At the height of the Roman Empire, when Rome was a cosmopolitan city with a million inhabitants, a sewer system “big cloaca” and aqueducts that supplied clean drinking water, the Romans desperately suffered from malaria and other diseases. This can be determined by their physique. When the Romans settled in Central Europe, they were on average four centimeters below the local population. This difference in height had nothing to do with genes. After the collapse of the Roman Empire in the V century, the Romans became taller when they left the metropolis to feed off the land.

However, in the East, disease prevented the revival of the Empire. In the sixth century after the collapse of the Western Roman Empire, the Byzantine Emperor Justinian decided to seize the former Roman territory in North Africa. Justinian managed to do this, but then the plague struck his capital Constantinople, taking up to ten thousand lives a day. It took another 200 years before the epidemic went down (some thought it was smallpox, and others – bubonic plague). According to some estimates, about 100 million people had died by that time. At that time, the World population was about 190 million people. Had it not been for the Justinian plague, we could all have spoken languages derived from ancient Greek. And when nomadic armies left the Arabian Peninsula in the seventh century under the banner of newly minted monotheism, they might not have encountered old, decaying civilizations that had been ravaged by disease. Within a hundred years, the Islamic Caliphate had spread its influence from Iberia in the West across North Africa to the threshold of India in the East.

The higher the level of globalization and interconnectedness in human life, the more alarming epidemics were. In the thirteenth century, the Mongols created the largest Empire the world had ever seen. These famous horsemen ruled a vast part of Eurasia, stretching from the Pacific ocean in the East to the Danube river in the West. And in the midst of this stretch of land they have awakened a terrible calamity.

Carriers of plague stick (Yersinia pestis) — bacteria that cause bubonic plague-were burrowing rodents, marmots, who lived in the steppes of Central Asia. Fleas carried these bacteria, so people living near rodents, presumably having learned the hard way, imposed a strict ban on hunting these animals. However, the uninitiated knew nothing about it, and the new Empire attracted foreigners from all corners of Eurasia.

Records from outside Europe at the time do not allow us to determine exactly when and how the bubonic plague spread in Central Asia. However, it did happen. And in 1347 twelve Genoese sailing ships, just arrived from Kaffa (a trading port on The black sea coast), brought bubonic plague to Sicily. Early eyewitnesses describe nut-sized “burn blisters” in the armpits, neck and groin that oozed blood and swelled to the size of a goose egg. The agony usually lasted three days.
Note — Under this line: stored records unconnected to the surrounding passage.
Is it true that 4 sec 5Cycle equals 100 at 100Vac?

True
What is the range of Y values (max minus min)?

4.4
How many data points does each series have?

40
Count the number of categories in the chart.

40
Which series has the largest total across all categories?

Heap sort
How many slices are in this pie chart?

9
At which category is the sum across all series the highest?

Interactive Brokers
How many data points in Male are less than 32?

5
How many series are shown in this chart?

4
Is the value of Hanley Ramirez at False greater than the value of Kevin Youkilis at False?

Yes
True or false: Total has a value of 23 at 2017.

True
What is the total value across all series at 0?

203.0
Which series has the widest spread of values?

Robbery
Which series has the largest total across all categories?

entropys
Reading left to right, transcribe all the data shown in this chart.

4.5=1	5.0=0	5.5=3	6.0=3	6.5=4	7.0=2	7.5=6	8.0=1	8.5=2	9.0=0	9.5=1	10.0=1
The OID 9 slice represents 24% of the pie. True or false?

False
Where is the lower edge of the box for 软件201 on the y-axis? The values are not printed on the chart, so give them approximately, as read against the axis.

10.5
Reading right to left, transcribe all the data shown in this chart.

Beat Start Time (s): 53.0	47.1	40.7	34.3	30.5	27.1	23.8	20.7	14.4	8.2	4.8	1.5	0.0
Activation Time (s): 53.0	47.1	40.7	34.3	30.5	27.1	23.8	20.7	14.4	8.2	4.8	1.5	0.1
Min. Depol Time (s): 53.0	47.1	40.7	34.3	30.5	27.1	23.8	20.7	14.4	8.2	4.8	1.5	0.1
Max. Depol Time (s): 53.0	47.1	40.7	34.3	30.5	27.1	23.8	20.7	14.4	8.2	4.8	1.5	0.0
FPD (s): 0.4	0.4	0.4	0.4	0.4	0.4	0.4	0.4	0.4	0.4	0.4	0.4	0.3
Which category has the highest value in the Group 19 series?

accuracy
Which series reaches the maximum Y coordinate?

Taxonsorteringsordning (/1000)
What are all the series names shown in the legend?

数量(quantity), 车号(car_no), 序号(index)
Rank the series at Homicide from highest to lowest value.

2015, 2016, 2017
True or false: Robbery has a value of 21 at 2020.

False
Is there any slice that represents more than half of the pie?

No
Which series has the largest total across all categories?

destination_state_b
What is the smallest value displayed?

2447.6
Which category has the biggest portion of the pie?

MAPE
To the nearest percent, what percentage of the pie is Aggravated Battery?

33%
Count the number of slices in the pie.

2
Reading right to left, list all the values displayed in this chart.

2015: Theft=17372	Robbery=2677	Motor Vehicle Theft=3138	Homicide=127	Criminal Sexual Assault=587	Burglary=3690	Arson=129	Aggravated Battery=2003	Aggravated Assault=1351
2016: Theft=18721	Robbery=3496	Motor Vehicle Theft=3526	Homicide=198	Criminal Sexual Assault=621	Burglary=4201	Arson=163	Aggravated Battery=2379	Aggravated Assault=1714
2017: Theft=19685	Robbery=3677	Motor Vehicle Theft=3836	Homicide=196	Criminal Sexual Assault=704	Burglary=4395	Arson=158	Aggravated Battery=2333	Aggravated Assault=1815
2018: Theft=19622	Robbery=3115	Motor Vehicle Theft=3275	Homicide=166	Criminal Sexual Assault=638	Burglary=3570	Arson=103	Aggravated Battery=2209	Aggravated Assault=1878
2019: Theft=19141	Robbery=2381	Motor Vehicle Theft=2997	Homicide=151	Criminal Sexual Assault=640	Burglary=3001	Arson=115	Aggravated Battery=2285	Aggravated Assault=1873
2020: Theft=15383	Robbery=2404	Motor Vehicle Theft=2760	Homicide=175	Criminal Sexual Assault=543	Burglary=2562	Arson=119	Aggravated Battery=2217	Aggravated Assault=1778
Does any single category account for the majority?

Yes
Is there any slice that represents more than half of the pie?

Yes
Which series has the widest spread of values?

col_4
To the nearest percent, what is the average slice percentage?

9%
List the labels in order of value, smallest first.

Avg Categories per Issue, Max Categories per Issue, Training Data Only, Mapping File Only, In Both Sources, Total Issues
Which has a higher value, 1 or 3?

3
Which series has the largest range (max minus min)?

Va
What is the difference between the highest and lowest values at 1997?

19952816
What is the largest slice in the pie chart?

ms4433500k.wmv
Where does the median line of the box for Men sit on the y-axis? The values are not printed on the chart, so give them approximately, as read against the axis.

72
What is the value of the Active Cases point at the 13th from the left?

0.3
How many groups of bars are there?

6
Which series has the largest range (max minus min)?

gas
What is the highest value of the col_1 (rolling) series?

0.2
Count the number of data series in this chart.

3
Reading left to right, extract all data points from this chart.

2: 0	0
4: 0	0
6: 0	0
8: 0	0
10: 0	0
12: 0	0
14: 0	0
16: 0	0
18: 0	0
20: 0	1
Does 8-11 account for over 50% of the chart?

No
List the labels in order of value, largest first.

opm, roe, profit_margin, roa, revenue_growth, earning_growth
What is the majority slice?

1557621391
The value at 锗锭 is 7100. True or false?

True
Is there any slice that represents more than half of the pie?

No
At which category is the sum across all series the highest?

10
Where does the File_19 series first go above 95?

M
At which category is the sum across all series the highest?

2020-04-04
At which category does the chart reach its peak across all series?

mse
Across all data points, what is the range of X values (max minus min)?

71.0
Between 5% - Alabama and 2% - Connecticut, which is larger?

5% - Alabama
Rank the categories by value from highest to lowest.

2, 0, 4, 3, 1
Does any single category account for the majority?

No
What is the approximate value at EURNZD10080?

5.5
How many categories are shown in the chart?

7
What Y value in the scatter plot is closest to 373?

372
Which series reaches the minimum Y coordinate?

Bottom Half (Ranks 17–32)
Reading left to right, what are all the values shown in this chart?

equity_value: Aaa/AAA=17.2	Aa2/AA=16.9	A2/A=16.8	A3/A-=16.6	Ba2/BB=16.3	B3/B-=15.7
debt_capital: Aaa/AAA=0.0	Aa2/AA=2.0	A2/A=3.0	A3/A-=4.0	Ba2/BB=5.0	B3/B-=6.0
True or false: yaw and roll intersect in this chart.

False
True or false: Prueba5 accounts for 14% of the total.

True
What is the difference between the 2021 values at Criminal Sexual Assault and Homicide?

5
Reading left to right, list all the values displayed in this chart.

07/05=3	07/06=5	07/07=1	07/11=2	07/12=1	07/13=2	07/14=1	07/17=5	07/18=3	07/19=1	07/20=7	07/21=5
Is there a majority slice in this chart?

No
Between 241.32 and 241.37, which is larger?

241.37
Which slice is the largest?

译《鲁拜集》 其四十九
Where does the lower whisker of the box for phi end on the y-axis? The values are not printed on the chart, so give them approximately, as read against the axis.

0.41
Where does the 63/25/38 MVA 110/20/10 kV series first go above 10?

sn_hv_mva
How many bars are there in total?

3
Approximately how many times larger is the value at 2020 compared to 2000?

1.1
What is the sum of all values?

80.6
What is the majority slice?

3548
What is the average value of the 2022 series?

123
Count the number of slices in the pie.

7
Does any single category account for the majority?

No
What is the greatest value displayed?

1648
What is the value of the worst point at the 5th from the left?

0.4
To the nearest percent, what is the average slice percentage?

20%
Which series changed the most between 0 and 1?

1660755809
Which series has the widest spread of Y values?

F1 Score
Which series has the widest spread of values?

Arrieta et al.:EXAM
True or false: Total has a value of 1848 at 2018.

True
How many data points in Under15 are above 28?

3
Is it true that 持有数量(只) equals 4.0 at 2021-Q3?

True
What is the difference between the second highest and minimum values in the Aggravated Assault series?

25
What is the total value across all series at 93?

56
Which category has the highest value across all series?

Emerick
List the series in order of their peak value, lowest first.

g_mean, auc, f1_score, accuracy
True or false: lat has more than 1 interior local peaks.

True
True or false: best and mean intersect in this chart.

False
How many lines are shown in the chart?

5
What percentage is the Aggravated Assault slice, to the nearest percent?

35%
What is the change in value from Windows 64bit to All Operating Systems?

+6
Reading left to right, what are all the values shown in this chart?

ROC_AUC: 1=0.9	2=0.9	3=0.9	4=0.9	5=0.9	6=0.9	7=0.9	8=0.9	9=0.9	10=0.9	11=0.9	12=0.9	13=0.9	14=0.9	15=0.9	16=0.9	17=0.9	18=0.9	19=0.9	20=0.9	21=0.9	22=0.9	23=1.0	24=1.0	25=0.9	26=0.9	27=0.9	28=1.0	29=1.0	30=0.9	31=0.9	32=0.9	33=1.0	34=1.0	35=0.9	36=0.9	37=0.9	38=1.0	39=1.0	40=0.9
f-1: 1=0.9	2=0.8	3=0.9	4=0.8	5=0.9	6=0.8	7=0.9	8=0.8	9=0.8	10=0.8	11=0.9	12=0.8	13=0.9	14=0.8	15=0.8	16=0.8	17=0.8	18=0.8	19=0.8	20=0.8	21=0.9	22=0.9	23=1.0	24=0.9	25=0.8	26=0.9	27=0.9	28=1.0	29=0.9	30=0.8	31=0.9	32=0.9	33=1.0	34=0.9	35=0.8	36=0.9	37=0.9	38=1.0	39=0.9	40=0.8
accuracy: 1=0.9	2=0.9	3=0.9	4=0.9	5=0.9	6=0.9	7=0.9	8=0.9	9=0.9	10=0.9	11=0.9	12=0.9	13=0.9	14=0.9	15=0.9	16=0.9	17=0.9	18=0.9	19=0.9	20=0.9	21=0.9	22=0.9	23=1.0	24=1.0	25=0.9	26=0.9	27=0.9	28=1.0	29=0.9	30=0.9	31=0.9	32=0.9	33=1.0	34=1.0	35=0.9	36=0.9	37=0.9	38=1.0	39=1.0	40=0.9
Most infected people died. This terrible disease spread to the Mediterranean ports,and then inland. The townspeople fled, moving into the countryside, but the disease followed on their heels. Doctors tried to protect themselves with beak-like masks filled with spices, but still died. In 1353 the first (and heaviest) wave of “black death” finally went on decline. Taking into account the losses suffered during the subsequent waves, this epidemic claimed the lives of a third of the inhabitants of Europe, and maybe more. Moving along the trade routes that now covered the entire Eurasian continent, this epidemic has become a truly global pandemic.

It is estimated that diseases such as bubonic plague and smallpox have killed more people in human history than all other infectious diseases combined. These two diseases have held back population growth for a Millennium. Of course, as Jared diamond elaborately argues in his book Guns, Germs and Steel, this epidemic itself has become a valuable asset, an accidental tool of biological warfare that Europeans unleashed on both American continents in the late seventeenth century. After the first contact with Europeans, the number of American Indians in just a few decades decreased to one tenth of their original huge number. With nothing comparable to the contamination of Eurasian civilizations in a sense, ensured their ultimate victory.